Participants compare themselves with the massive demonstrations of the late 1980s for the rights of the predominantly ethnic Armenian region of Nagorno Karabakh in then Soviet Azerbaijan.
That is not an analogy the government would welcome. The Karabakh movement morphed into a powerful independence campaign that led to Armenia’s formal break with the Soviet Union in 1991.
One demonstrator, 32-year-old psychologist Anush Badalian, says that early the independence period – the collapse of the economy and energy sector, a brutal war with Azerbaijan over Karabakh – fires protesters’ refusal to back down.
“We are the generation … who saw the dark, the cold and the war, who sat at cold school desks, who ate bread received with ration cards … Nothing scares us because we are used to hardships and fights,” Badalian claimed.
Ruben Mehrabian, a political analyst at the Armenian Center for National and International Studies in Yerevan, advises caution, however.
“At the moment, there is not the power [among the protesters] to serve as an alternative to the current government. But that does not mean that it will not appear in the future,” Mehrabian said.
Cooperation for Democracy Center Chairperson Stepan Danielian agreed.
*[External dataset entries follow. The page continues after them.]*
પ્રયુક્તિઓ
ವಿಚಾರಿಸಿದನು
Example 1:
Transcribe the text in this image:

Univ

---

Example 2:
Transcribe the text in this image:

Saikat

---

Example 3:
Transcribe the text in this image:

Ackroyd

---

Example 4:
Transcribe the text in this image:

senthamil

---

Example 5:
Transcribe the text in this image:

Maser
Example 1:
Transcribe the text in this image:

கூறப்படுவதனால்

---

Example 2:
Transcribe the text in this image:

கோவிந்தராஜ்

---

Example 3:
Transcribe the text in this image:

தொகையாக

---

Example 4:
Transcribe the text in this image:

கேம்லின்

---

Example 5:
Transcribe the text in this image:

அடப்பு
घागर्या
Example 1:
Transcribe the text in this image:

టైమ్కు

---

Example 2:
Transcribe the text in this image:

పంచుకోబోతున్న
The protests may ultimately lead to a big disappointment, he said.
As with the Barevolution, protests have mushroomed beyond Yerevan (to the regional towns of Gyumri, Vanadzor, Kapan and Sisian), but not with the numbers in the capital city.
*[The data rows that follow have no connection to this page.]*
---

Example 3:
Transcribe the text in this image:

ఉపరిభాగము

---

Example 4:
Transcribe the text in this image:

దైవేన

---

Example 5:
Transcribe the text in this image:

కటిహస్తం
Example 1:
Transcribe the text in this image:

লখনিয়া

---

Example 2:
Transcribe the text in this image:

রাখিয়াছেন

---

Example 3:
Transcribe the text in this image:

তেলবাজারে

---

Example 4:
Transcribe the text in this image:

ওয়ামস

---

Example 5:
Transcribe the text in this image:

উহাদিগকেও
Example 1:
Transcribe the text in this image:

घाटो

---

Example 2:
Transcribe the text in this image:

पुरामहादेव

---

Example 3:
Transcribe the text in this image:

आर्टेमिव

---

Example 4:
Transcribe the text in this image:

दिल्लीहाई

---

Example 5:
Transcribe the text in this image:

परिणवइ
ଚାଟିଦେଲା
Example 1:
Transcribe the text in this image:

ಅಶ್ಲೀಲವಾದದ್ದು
While more protesters could prove decisive, “[t]he issue is not only about the protests’ participants,” underlined Danielian. “Public structures and mechanisms to make decisions must be developed,” he said.
“Even if we reckon that Serzh Sargsyan resigns and the [ruling] Republican Party is dissolved, still, by that alone, problems are not solved. New Serzh Sargsyans will be born and new Republicans. The problem is more radical [than that].”
At its crux, many Armenians believe, lies the government’s perceived tradition of looking out for its business buddies; in this case, ENA’s owner, a Russian firm, Inter RAO UES, close to the Kremlin.
Demonstrators are furious over reports, such as one from anti-corruption watchdog Transparency International Armenia, that claimed that 450-million-drams ($952,078) in rental fees for luxury cars contributed to ENA’s government-endorsed demand for an increase in electricity rates.
To address that anger, the government has suggested that civil society and the opposition alike have a say in the choice of ENA auditors. And has not excluded the possibility of ENA’s resale or nationalization.
But, for some analysts, such tactics do not go far enough.
“The post-Soviet system in Armenia, which by itself represents the Russian-style system of vertical corruption, does not work anymore,” posited Mehrabian, a political analyst at the Armenian Center for National and International Studies in Yerevan. “It has expired and it is impossible to exchange its existence [for something else].”
So far, protesters have not clearly outlined what that something else would be.
That could prove reassuring to Moscow, which has been closely watching the protests for signs of a repeat of the 2013 Ukrainian revolution.
Aside from some individual outbursts, though, protesters deny they are aiming at Russia, Armenia’s closest ally.
Moscow’s June 28 decision to allow an Armenian court to try a Russian soldier, Private Valery Permyakov, charged with the murder of a family in the northern town of Gyumri, appeared a bid to defuse demonstrators’ anger, but, if so, it did not appear to work.
Demonstrators told EurasiaNet.org the decision only showed them that Moscow understands their power.
Commented Mehrabian, “Everything is still ahead.”
Marianna Grigoryan is a freelance reporter based in Yerevan and editor of MediaLab.am.